Top: Chairman of the National Labor Relations Board John F. Ring delivers the keynote address at the 45th Annual Robert Fuchs Labor Law Conference.
Bottom: Suffolk Law Professor Marc Greenbaum presented the Robert Fuchs Award to Antoine Fares and Michelle Missigman.
The labor and employment bar was well represented as the Massachusetts Bar Association welcomed a capacity crowd to Suffolk University Law School for the 45th Annual Robert Fuchs Labor Law Conference on Jan. 17.
The conference opened with a keynote speech by Chairman of the National Labor Relations Board John F. Ring, who outlined the current state of the now four-person board, which traditionally operates with five members.
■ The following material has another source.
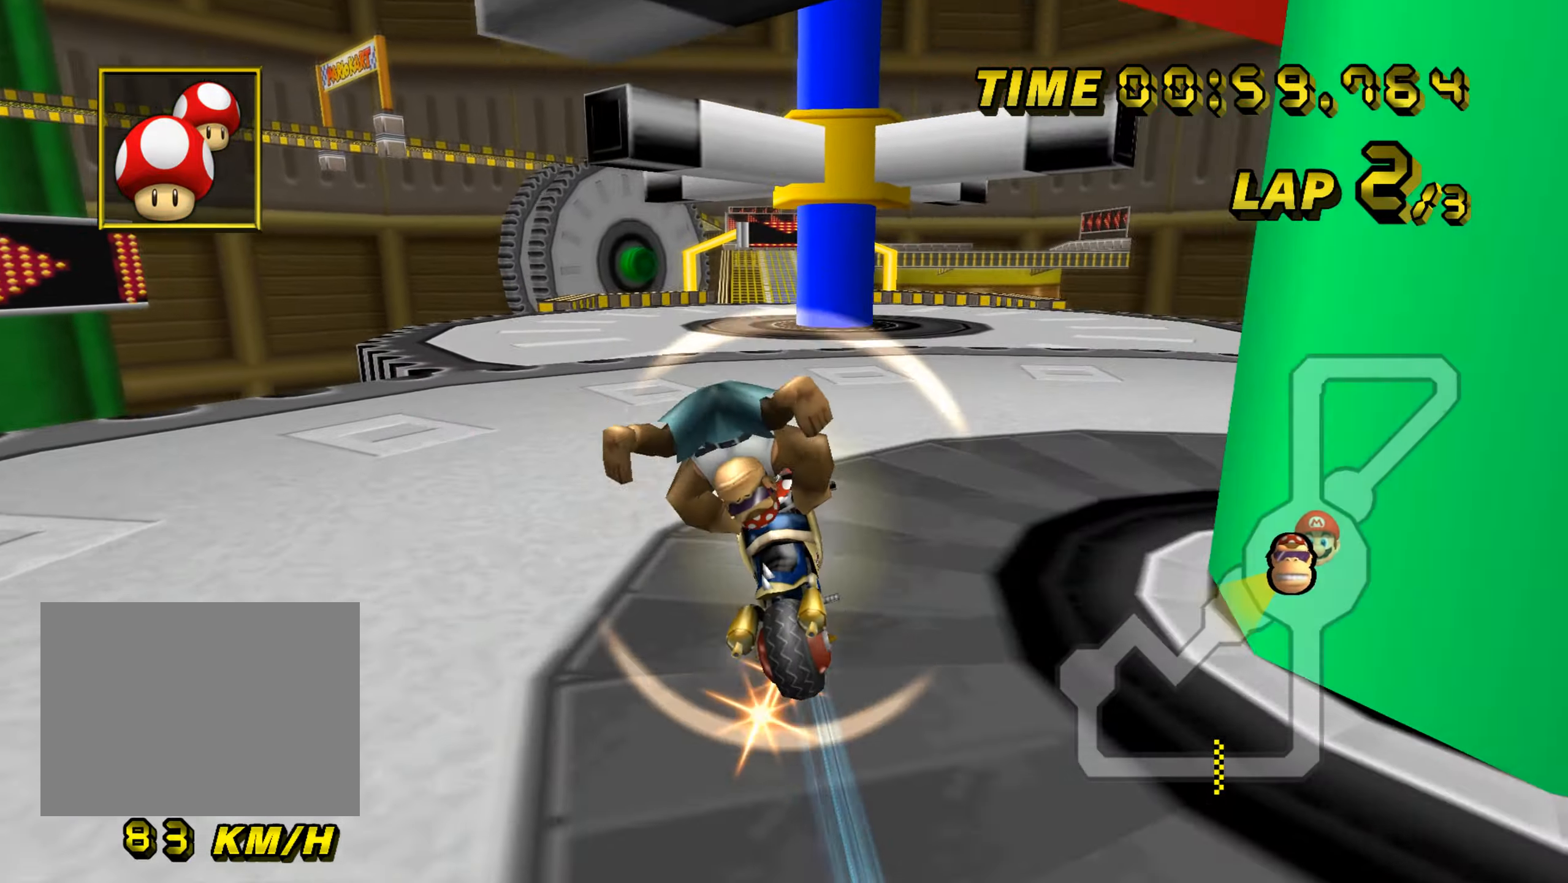
{"buttons": ["A"], "left_stick": "center", "events": [[50, "DPAD_UP", "down"], [66, "DPAD_UP", "up"], [250, "DPAD_UP", "down"], [267, "DPAD_UP", "up"], [350, "left_stick", "center"], [417, "DPAD_UP", "down"], [434, "DPAD_UP", "up"]]}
Since he became chair last April, Ring said the NLRB has begun an internal review of its ethics and recusal policies to ensure that member conflicts of interest can be more easily identified before cases are heard.
In addition, Ring noted that the board is presently engaged in rulemaking on the standard for joint-employer status, having already extended the deadline for public comment three times, and will eventually shift its focus to election rules.
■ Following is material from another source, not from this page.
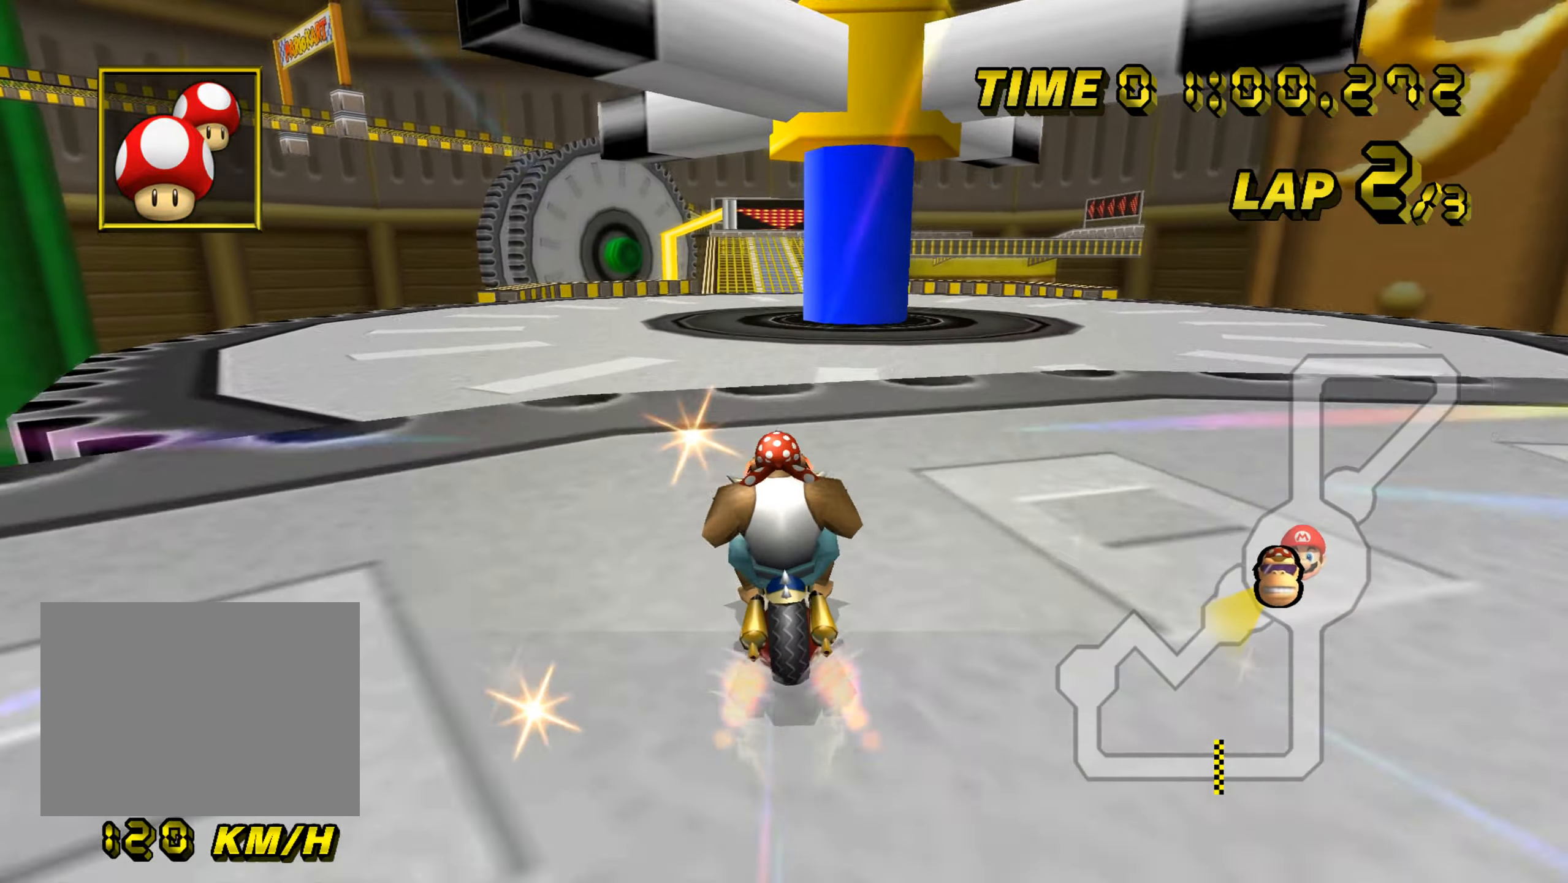
{"buttons": ["A"], "left_stick": "down", "events": [[50, "DPAD_UP", "down"], [67, "DPAD_UP", "up"], [234, "DPAD_UP", "down"], [250, "DPAD_UP", "up"], [317, "left_stick", "down"]]}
“I would do rulemaking on just about anything,” Ring said. “Eighty-five or so percent [of labor law] is probably well settled, and the other 15 percent we can figure out pretty easily.”
Solicitor of Labor Kate S. O'Scannlain, who delivered the conference’s other keynote address, spoke to attendees through a remote video feed while the partial federal government shutdown remained in effect.
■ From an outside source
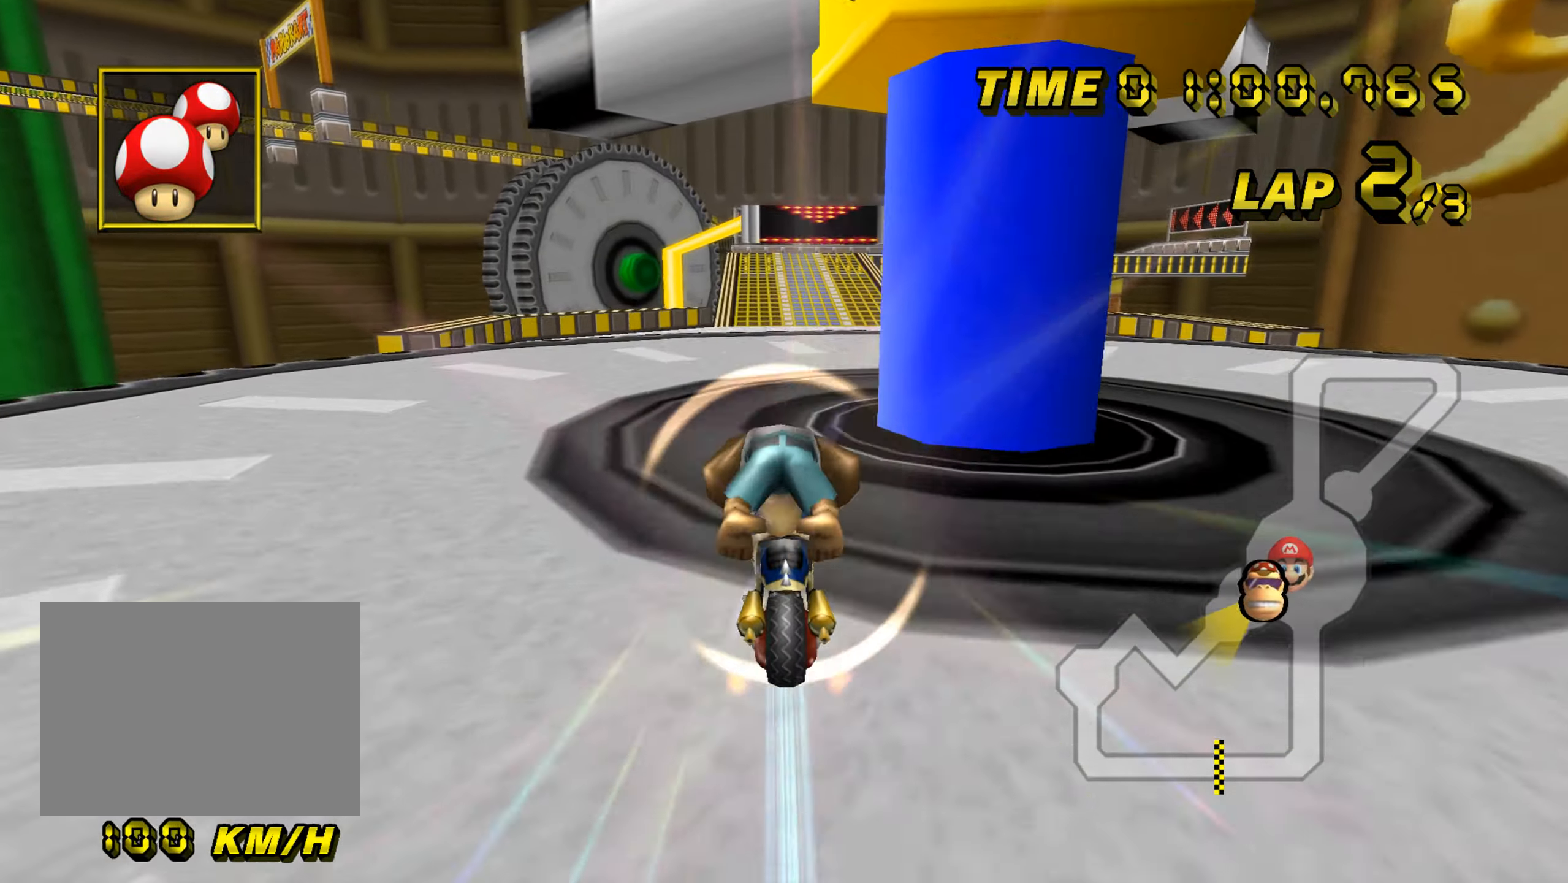
{"buttons": ["A"], "left_stick": "center", "events": [[350, "DPAD_UP", "down"], [367, "DPAD_UP", "up"], [467, "left_stick", "center"]]}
Following the speaking portion of the program, Antoine Fares and Michelle Missigman received the Robert Fuchs Award, presented by Professor Marc Greenbaum, in recognition of their outstanding performance in an MBA labor law course offered at Suffolk Law in fall 2017.
Attendees also participated in a plenary session titled, "Reading the Tea Leaves: Hot Topics and Recent Developments in Labor and Employment Law."